In October, before winger Taylor Hall signed a one-year, $8 million contract with the Buffalo Sabres, he said he was “really close” to joining the Boston Bruins as a free agent.
“I was ready to be a Bruin and just some other things kind of didn’t work out,” Hall said on a Zoom call Monday morning hours after being traded to the Bruins. “But it was not like any hard feelings or anything like that.”
So when it became apparent the Sabres would deal Hall – they just endured an embarrassing 18-game winless streak – the Bruins became the No. 1 team on his list of potential destinations.
The no-movement clause in Hall’s contract effectively allowed him to control his future before this afternoon’s trade deadline.
“Definitely the no-move really helped me become a Bruin,” Hall said. “It’s been a team, since I knew that I would be traded for the last few weeks, it was a team that I really wanted to join and really wanted to be a part of.”
Sabres general manager Kevyn Adams acknowledged the no-movement clause limited him to only working with the Bruins.
“Taylor was very professional and respectful and he said, ‘I want to play for the Boston Bruins,’ and that’s the right he had,” Adams said. “I understand it. They’re a good hockey team and they’ve been a good team with a lot of players for years.”
Having played just 14 playoff games in his first 10 seasons, Hall has experienced a lot of losing in his career.
“I really want to just be a part of a winning team,” he said. “I want to add to that, and however I can do that, I’m all in.”
As Hall, 29, sat out the Sabres’ last four games – they wanted to protect him from getting injured – he said he spent time reflecting.
The 2017-18 Hart Trophy winner has looked awful this season, compiling just two goals, 19 points and a wretched minus-21 rating in 37 games. Still, he said he believes in himself. His confidence has been shaken, not shattered.
“I feel like I can add things to a team,” Hall said.

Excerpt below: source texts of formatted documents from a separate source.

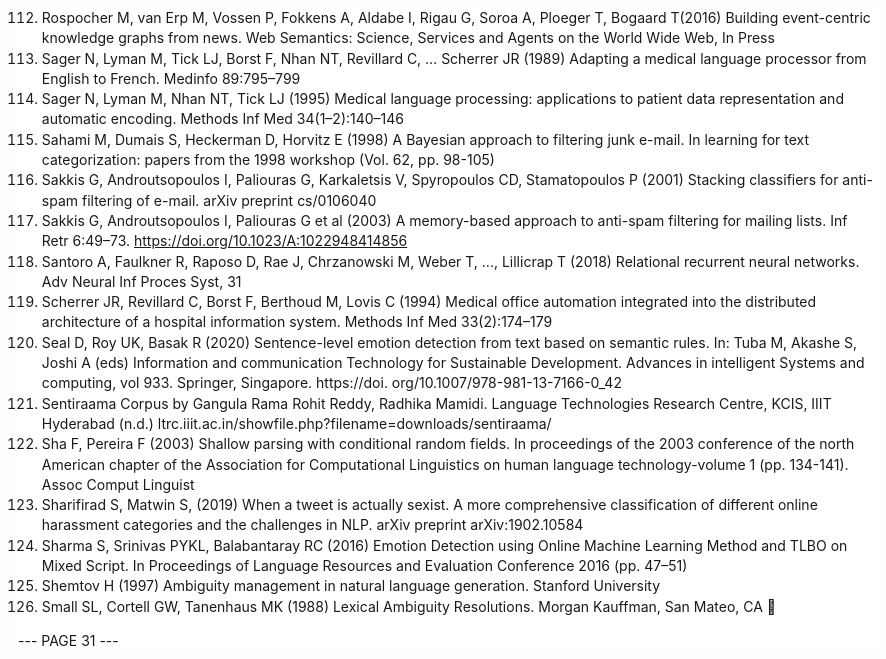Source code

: 112. Rospocher M, van Erp M, Vossen P, Fokkens A, Aldabe I, Rigau G, Soroa A, Ploeger T, Bogaard T(2016)
     Building event-centric knowledge graphs from news. Web Semantics: Science, Services and Agents on the
     World Wide Web, In Press
113. Sager N, Lyman M, Tick LJ, Borst F, Nhan NT, Revillard C, … Scherrer JR (1989) Adapting a medical
     language processor from English to French. Medinfo 89:795–799
114. Sager N, Lyman M, Nhan NT, Tick LJ (1995) Medical language processing: applications to patient data
     representation and automatic encoding. Methods Inf Med 34(1–2):140–146
115. Sahami M, Dumais S, Heckerman D, Horvitz E (1998) A Bayesian approach to filtering junk e-mail. In
     learning for text categorization: papers from the 1998 workshop (Vol. 62, pp. 98-105)
116. Sakkis G, Androutsopoulos I, Paliouras G, Karkaletsis V, Spyropoulos CD, Stamatopoulos P (2001)
     Stacking classifiers for anti-spam filtering of e-mail. arXiv preprint cs/0106040
117. Sakkis G, Androutsopoulos I, Paliouras G et al (2003) A memory-based approach to anti-spam filtering for
     mailing lists. Inf Retr 6:49–73. https://doi.org/10.1023/A:1022948414856
118. Santoro A, Faulkner R, Raposo D, Rae J, Chrzanowski M, Weber T, ..., Lillicrap T (2018) Relational
     recurrent neural networks. Adv Neural Inf Proces Syst, 31
119. Scherrer JR, Revillard C, Borst F, Berthoud M, Lovis C (1994) Medical office automation integrated into
     the distributed architecture of a hospital information system. Methods Inf Med 33(2):174–179
120. Seal D, Roy UK, Basak R (2020) Sentence-level emotion detection from text based on semantic rules. In:
     Tuba M, Akashe S, Joshi A (eds) Information and communication Technology for Sustainable
     Development. Advances in intelligent Systems and computing, vol 933. Springer, Singapore. https://doi.
     org/10.1007/978-981-13-7166-0_42
121. Sentiraama Corpus by Gangula Rama Rohit Reddy, Radhika Mamidi. Language Technologies Research
     Centre, KCIS, IIIT Hyderabad (n.d.) ltrc.iiit.ac.in/showfile.php?filename=downloads/sentiraama/
122. Sha F, Pereira F (2003) Shallow parsing with conditional random fields. In proceedings of the 2003
     conference of the north American chapter of the Association for Computational Linguistics on human
     language technology-volume 1 (pp. 134-141). Assoc Comput Linguist
123. Sharifirad S, Matwin S, (2019) When a tweet is actually sexist. A more comprehensive classification of
     different online harassment categories and the challenges in NLP. arXiv preprint arXiv:1902.10584
124. Sharma S, Srinivas PYKL, Balabantaray RC (2016) Emotion Detection using Online Machine Learning
     Method and TLBO on Mixed Script. In Proceedings of Language Resources and Evaluation Conference
     2016 (pp. 47–51)
125. Shemtov H (1997) Ambiguity management in natural language generation. Stanford University
126. Small SL, Cortell GW, Tanenhaus MK (1988) Lexical Ambiguity Resolutions. Morgan Kauffman, San
     Mateo, CA


--- PAGE 31 ---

Hall, of course, is grateful Adams worked to get him an opportunity to pursue a championship.
The Sabres received an underwhelming return for a player three years removed from an MVP season. They packaged center Curtis Lazar with Hall in exchange for forward Anders Bjork and a second-round pick in 2021. The Sabres also retained half of Hall’s salary, according to The Athletic’s Pierre LeBrun.
“Kevyn Adams … was just fantastic in the way that he treated me and the way that he went about the situation knowing that I wanted to play for a chance to win the Stanley Cup,” Hall said. “He worked it out to a team that I really wanted to go to. I’ll always be thankful to him for that. Him as a hockey guy and as a person, I have a lot of respect for him.”
Hall said he would “love to be a Bruin for a few years.”
“It’s been a bad year for me personally, and I need to play well,” he said. “I need to contribute, and most of all I want to be part of a team that wins games. I really believe that we can do that here. That’s just my main goal. There’s been a lot of distractions this year, a lot of things that really haven’t gone well and confidence-wise the team here in Buffalo just never got off to the right foot.
“I think the best way to get confidence is to be a part of a winning team and to make yourself part of the bigger solution.”
Hall spoke on a Zoom from Buffalo. After the session, he said he planned to drive to Boston, where the Bruins, coincidentally, host the Sabres on Tuesday.
He said he will be available to face the Sabres, a team he never thought would become the NHL’s laughingstock.
“Everyone came into this season with expectations that we would do a lot better than we did,” he said. “I don’t think anyone expected us to win the Stanley Cup, but I thought that we would be maybe flirting with a playoff spot, probably ultimately end up on the outside looking in. But I thought we could really build something maybe for the upcoming years.”